- Active: 14 December 1918–2 April 1920
- Country: Germany
- Type: Freikorps
- Size: 2,500 men
- Nickname: "Freikorps Totschlag"
- Engagements: German revolution of 1918–1919 Spartacist uprising; Kapp Putsch Ruhr uprising

Commanders
- Notable commanders: Captain Otto Lichtschlag [de]

= Freikorps Lichtschlag =

The Freikorps Lichtschlag was a paramilitary unit in Germany that was established on 14 December 1918, just after the end of World War I.

== History ==
After the German revolution of 1918–1919, the general command of the VI. Armeekorps based in Münster under General Oskar von Watter began to establish Freikorps units out of troops returning from the Western Front. Thus the Freikorps Lichtschlag was created in the area around Hagen with a strength of about 2,500 men. It was under the command of Captain Otto Lichtschlag (1885–1961). The Freikorps were to be temporary formations, serving to give ex-soldiers a purpose post-war.

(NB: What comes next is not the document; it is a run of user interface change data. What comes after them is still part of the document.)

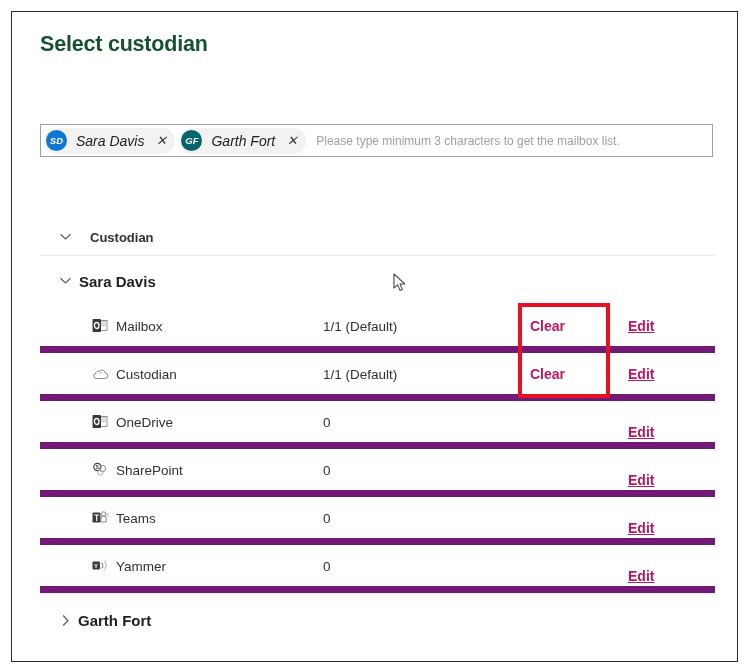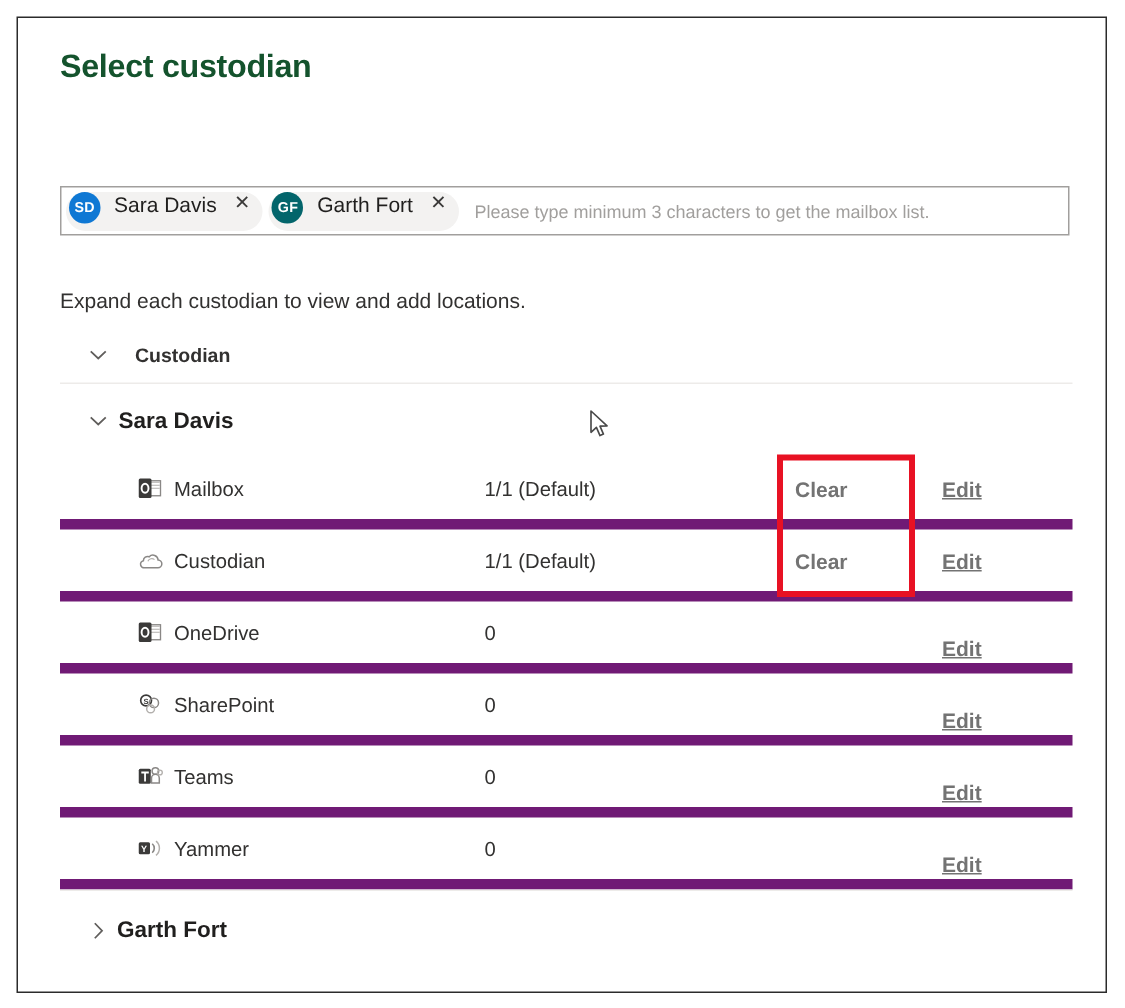--- a/index.html
+++ b/index.html
@@ -64,26 +64,28 @@
     height: 33px;
     border: 1px solid #a19f9d;
     background: #ffffff;
     box-sizing: border-box;
     display: flex;
     align-items: center;
     padding-left: 3px;
   }
   .persona {
     display: flex;
+    align-items: center;
     height: 26px;
     background: #f3f2f1;
     border-radius: 13px;
     padding: 0 4px 0 2px;
     margin-right: 4px;
     flex: 0 0 auto;
+    font-style: italic;
   }
   .persona-avatar {
     width: 21px;
     height: 21px;
     border-radius: 50%;
     color: #ffffff;
     font-size: 9.5px;
     font-weight: bold;
     display: flex;
     align-items: center;
@@ -226,21 +228,21 @@
     top: 50%;
     transform: translateY(-50%);
     font-size: 13.5px;
     color: #323130;
   }
 
   .link {
     position: absolute;
     font-size: 14px;
     font-weight: bold;
-    color: #737373;
+    color: #be185d;
     cursor: pointer;
     white-space: nowrap;
   }
   .link.clear { left: 490px; }
   .link.edit  { left: 588px; text-decoration: underline; }
 
   
   .link.mid { top: 50%; transform: translateY(-50%); }
   
   .link.low { top: 50%; transform: translateY(2px); }
@@ -284,21 +286,20 @@
         <div class="persona-remove">✕</div>
       </div>
       <div class="persona">
         <div class="persona-avatar" style="background:#03656b">GF</div>
         <div class="persona-name">Garth Fort</div>
         <div class="persona-remove">✕</div>
       </div>
       <input class="picker-input" type="text" placeholder="Please type minimum 3 characters to get the mailbox list." style="">
     </div>
 
-    <div class="expand-hint">Expand each custodian to view and add locations.</div>
 
     <div class="table">
 
       <div class="row header-row">
         <div class="chevron">
           <svg width="13" height="13" viewBox="0 0 13 13">
               <path d="M1.5 4.2 L6.5 9 L11.5 4.2" fill="none" stroke="#605e5c" stroke-width="1.2"></path>
             </svg>
         </div>
         <div class="col-head">Custodian</div>

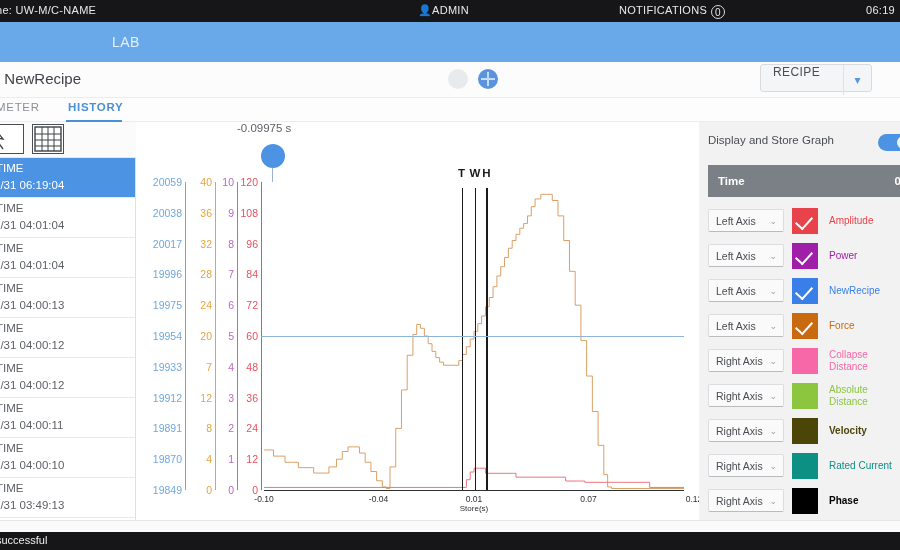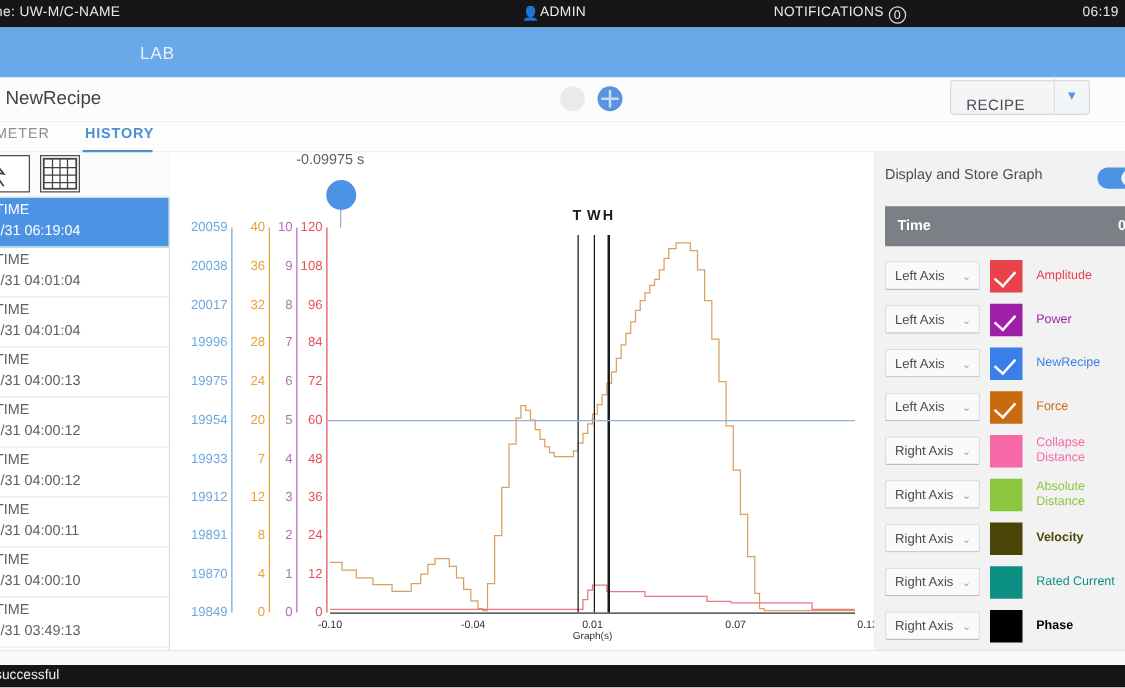--- a/index.html
+++ b/index.html
@@ -64,21 +64,21 @@
   .dot.on  { background: #5a94e0; position: relative; }
   .dot.on::before, .dot.on::after {
     content: ""; position: absolute; background: #c4dcf6;
   }
   .dot.on::before { left: 9px; top: 3px; width: 2px; height: 14px; }
   .dot.on::after  { left: 3px; top: 9px; width: 14px; height: 2px; }
 
   .recipe-select {
     position: absolute; left: 760px; top: 64px; width: 112px; height: 28px;
     background: #f4f5f6; border: 1px solid #d8dade; border-radius: 3px;
-    display: flex; align-items: flex-end;
+    display: flex; align-items: flex-start;
   }
   .recipe-select .rs-label {
     flex: 1; padding-left: 12px; font-size: 12px; color: #4a4d52; letter-spacing: .4px;
   }
   .recipe-select .rs-arrow {
     width: 28px; height: 30px; border-left: 1px solid #dfe1e5;
     display: flex; align-items: center; justify-content: center;
     color: #5a94e0; font-size: 12px;
   }
 
@@ -420,21 +420,21 @@
         <span class="marker-letter" style="left: 349.409px; top: 45px;">H</span>
       </div>
     <div class="xaxis"></div>
     <div id="xticks">
         <span class="xtick" style="left: 127px;">-0.10</span>
         <span class="xtick" style="left: 241.545px;">-0.04</span>
         <span class="xtick" style="left: 337px;">0.01</span>
         <span class="xtick" style="left: 451.545px;">0.07</span>
         <span class="xtick" style="left: 547px; padding-left: 20px;">0.12</span>
       </div>
-    <span class="xlabel">Graph(s)</span>
+    <span class="xlabel">Store(s)</span>
   <div class="threshold-line" style="left: 124px; width: 423px; top: 214px; background: rgb(143, 180, 218);"></div>
     </div>
 
   <div class="right-panel">
     <span class="rp-header">Display and Store Graph</span>
     <div class="rp-timerow">
       <span class="t-label">Time</span>
       <span class="t-value">0.</span>
     </div>
     <div class="rp-rows" id="rp-rows">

On February 14, the force was sent to Dorsten to act against Spartacist uprisings in the town. The next day, they engaged the Spartacists in a firefight. Fighting was fierce, especially in Hervest-Dorsten and Holsterhausen, where the Spartacists were entrenched. Artillery and poison gas were used to take control. The Freikorps Lichtschlag earned the nickname "Freikorps Totschlag" for their brutality. After capturing Hervest, they launched mass arrests based on a discovered membership list, executing several locals. Thirty-eight workers were killed in the fighting, and 110 Spartacists were imprisoned in Dorsten. Five Freikorps Lichtschlag fighters were also killed.

Subsequently the supporters of the Communist Party (KPD) and the Independent Social Democratic Party (USPD) declared a general strike in the Ruhr area. This was suppressed, however. Subsequently, the situation remained tense and was further heated up through the actions of the Freikorps. On 15 April 1919, soldiers of the Freikorps Lichtschlag shot into a gathering of striking workers in the district of Mettmann, resulting in some deaths and injuries.

It was used to form the Reichswehr-Brigade 31 in June 1919.

During the Kapp Putsch, the unit supported the putschists instead of the Weimar Republic. The unit was against the workers who refused to call off their general strike after the end of the Putsch. In March 1920 the unit marched into Wetter, in order to enter the Ruhr area from the east. On 16 March its advance was stopped near Aplerbeck by 10,000 men of the Ruhr Red Army. One day later, the Freikorps Lichtschlag were defeated by the Ruhr Red Army, who went on to occupy Dortmund. The defeated troops fled to Aplerbeck and Hörde, where they were intercepted and destroyed. The worker's army seized many weapons. The Freikorps Lichtschlag were almost completely annihilated. On 22 March, the entire Ruhr region was controlled by the Ruhr Red Army but by 2 April, the Reichswehr had recaptured the region.